PREFACIO
Un novelista puede negar, si se le ocurre, cualquier semejanza a entre los personajes de su historia y ciertas personas vivientes o ya desaparecidas. Por mi parte, mientras estoy dispuesto a proceder así respecto de muchos personajes de «El Cardenal», no afirmaré que Stephen Fermoyle sea enteramente un producto de mi imaginación. Me acercaré a lo cierto si digo que es una combinación de todos los sacerdotes he conocido. Especialmente de aquellos que dejaron impresas en mi juventud las misteriosas huellas de su sagrado ministerio.
A esos rastros indelebles, más profundos y frescos ahora que en aquel tiempo, hay que atribuir mi posible comprensión de la vida sacerdotal. Sobre tales cimientos, al parecer tan frágiles, y apoyado en un examen concienzudo y una madura observación, he tratado de levantar el templo de mil naves que es el carácter de Stephen Fermoyle.

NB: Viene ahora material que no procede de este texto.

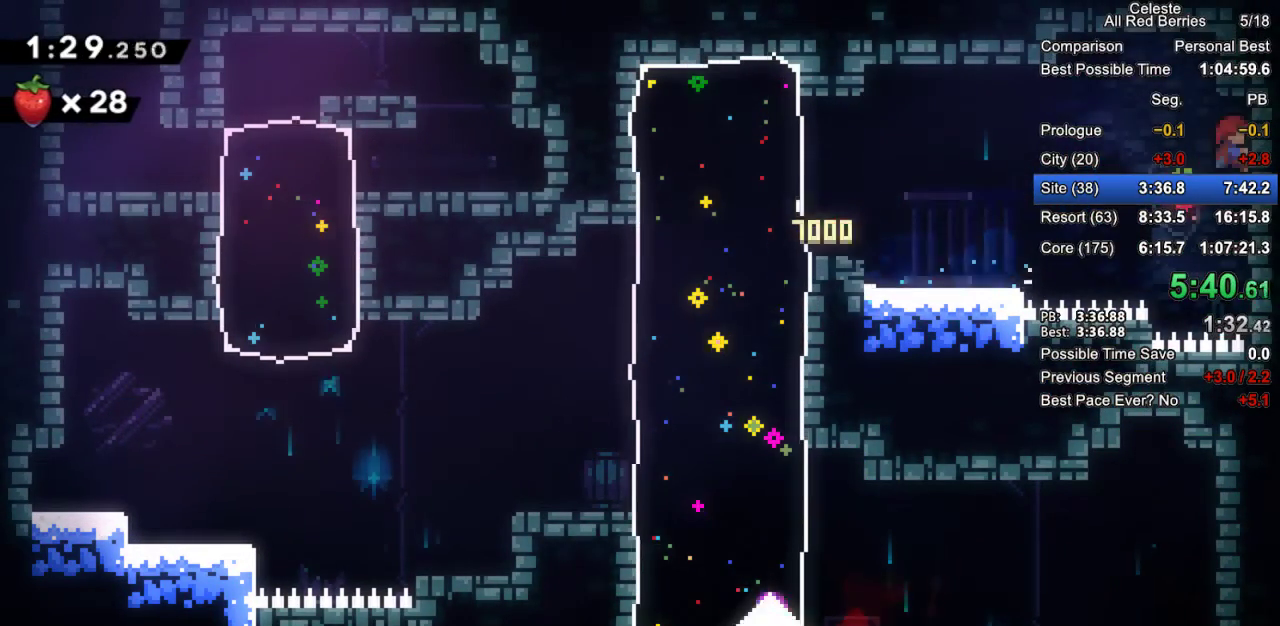
{"keys": ["grab", "left"], "events": [[150, "left", "down"], [183, "jump2", "down"], [417, "jump2", "up"]]}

Quizá la empresa parezca temeraria. Tal vez alguien inquiera: ¿cómo se atreve un profano a oficiar de celebrante, a introducirse en el confesonario para absolver a pecadores, luciendo el báculo episcopal y el rojo capelo reservado a los príncipes de la Iglesia?
Admito que el alma de un sacerdote es un lugar vedado. Con todo, la vida eclesiástica tienta al novelista como un desafío lanzado desde un campo casi virgen.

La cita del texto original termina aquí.